It’s been a busy session for Tennessee legislators opposed to illegal immigration. Angered by the federal government’s slow-mo reaction to the problem and emboldened by an outcry from constituents, state legislators have drafted more than a dozen bills aiming to stem the flow of undocumented immigrants arriving in Tennessee.
Most of the proposed bills are remarkable because they will attempt to do what many other states have shied away from: usurp the federal government’s authority to curb illegal immigration. From giving Tennessee state troopers the same powers as federal immigration authorities to making the state driver license exam an English-only test, the raft of legislation takes state law to a brave new world.
Out of all these proposed bills, however, one is likely to have a particular impact on people outside the illegal immigrant community—that is, the rest of us.
Authored by freshman state Rep. Gary Moore, a Joelton Democrat, the bill would make it a felony to knowingly hire an illegal alien, punishable by a $10,000 fine.
As extra fun for employers, the bill creates the lesser crime of “recklessly employ(ing)” an illegal alien. An employer is considered reckless, according to the bill, if a prospective employee uses residency documentation as proof of citizenship in his job application and those documents “later prove to be falsified.”
This recklessness will cost $2,500 per offense. That may be chump change to a big corporation, but it’s a hefty sum for small businesses, and an unthinkable price to pay for being lied to by your housekeeper or the guy who mows your lawn.

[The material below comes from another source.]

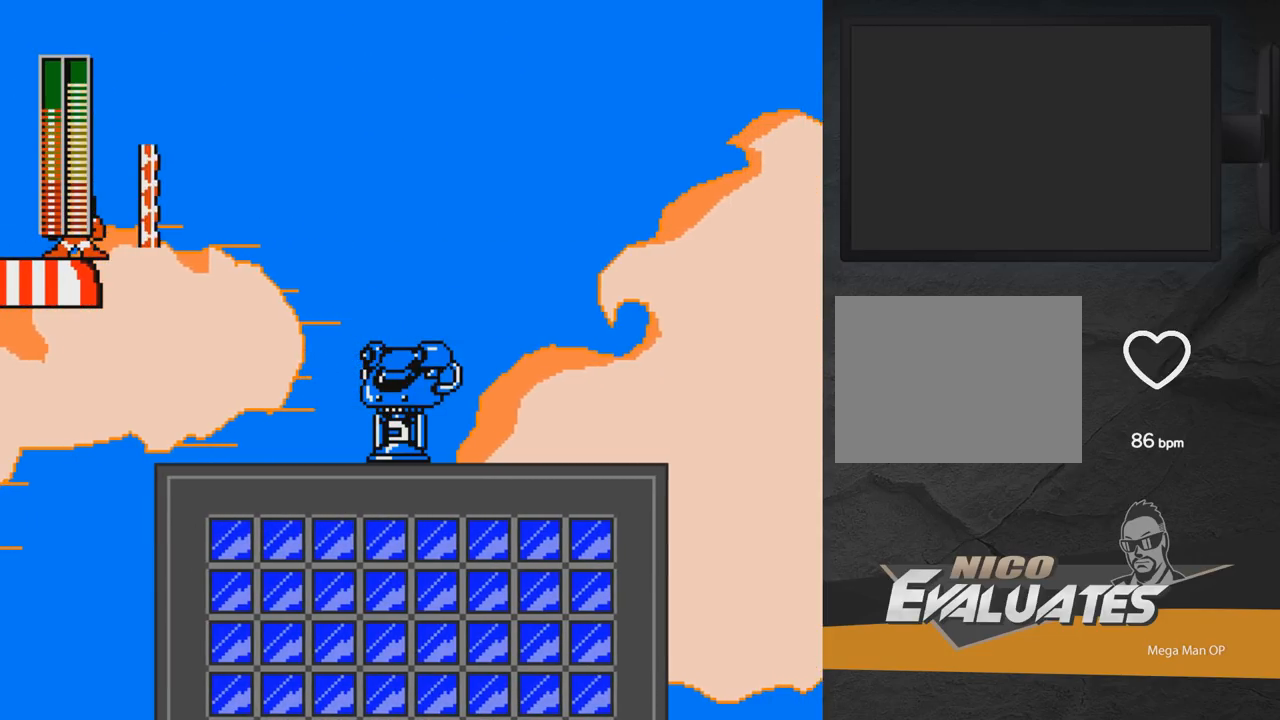
{"buttons": [], "right_stick": "center", "events": []}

As the bill heads to a statehouse subcommittee this week, Rep. Moore is steadfast in defense of his handiwork. “I am serious about trying to curtail illegal immigration,” he says. “If it takes me 10 years to pass this legislation, if that’s what it takes, then that’s what I’ll do.”
Moore, a Metro firefighter, explains that he was prompted to sponsor the bill after constituents listed immigration as the second-most pressing concern, after taxes, on a survey he recently distributed. “You woulda thought that health care would have been on there somewhere,” Moore says, sounding a little puzzled. He hastens to add that he “wasn’t doing it for show or votes,” but because it was “the right thing to do.”

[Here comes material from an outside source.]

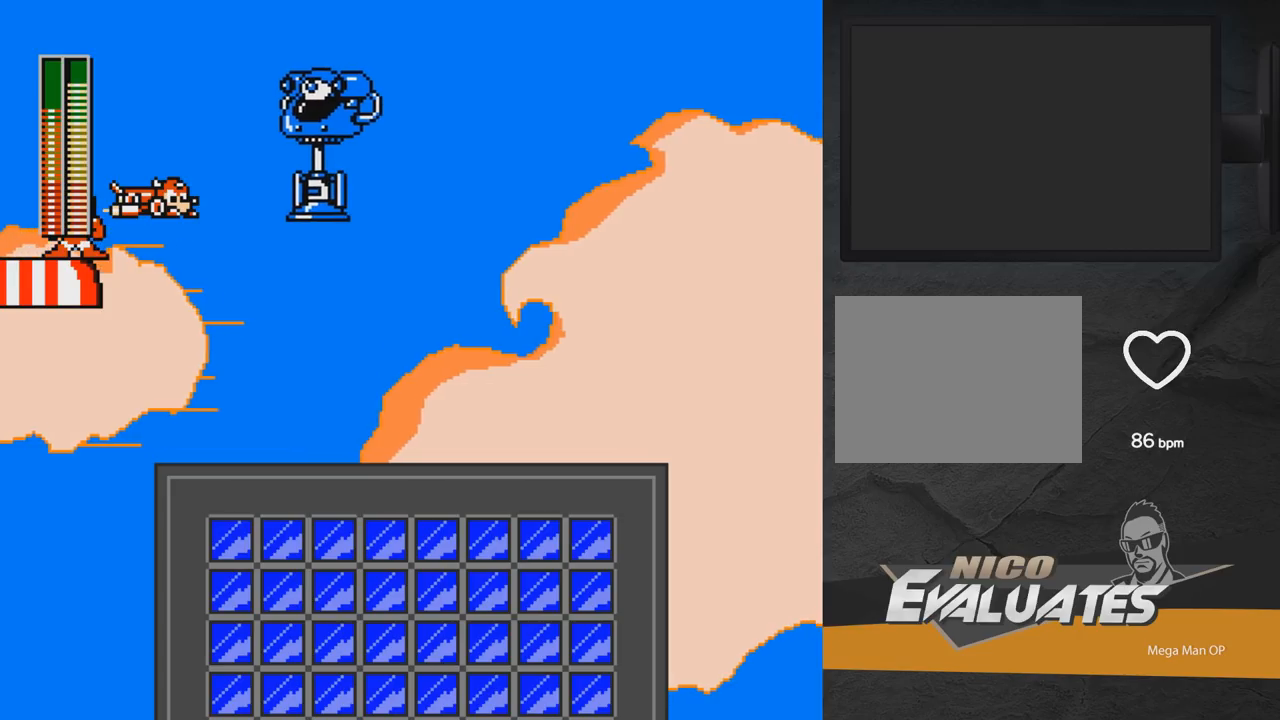
{"buttons": ["DPAD_UP", "DPAD_RIGHT"], "right_stick": "center", "events": [[133, "DPAD_RIGHT", "down"], [167, "A", "down"], [350, "A", "up"], [367, "DPAD_UP", "down"]]}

Deb Wooley, President of the Tennessee Chamber of Commerce and Industry, isn’t so sure. She calls the proposed bill “frightening.” “I think it’s a political backlash against immigration issues,” she says. “This places the onus and the penalty on employers to enforce the existing laws.... It’s very difficult when someone presents you with government certifications that are forgeries. How are we supposed to prove that they’re not real documents?”
One thing both sides agree on, however, is that “the federal government needs comprehensive immigration reform.” Those very words were spoken by every source contacted for this story.
The shape that those reforms take may be decided in Washington this week, as Bill Frist is expected to force a debate on the Senate floor. He’s hoping to pass a bill heavy on enforcement and penalties.
Back home, local legislators just might beat him to the punch.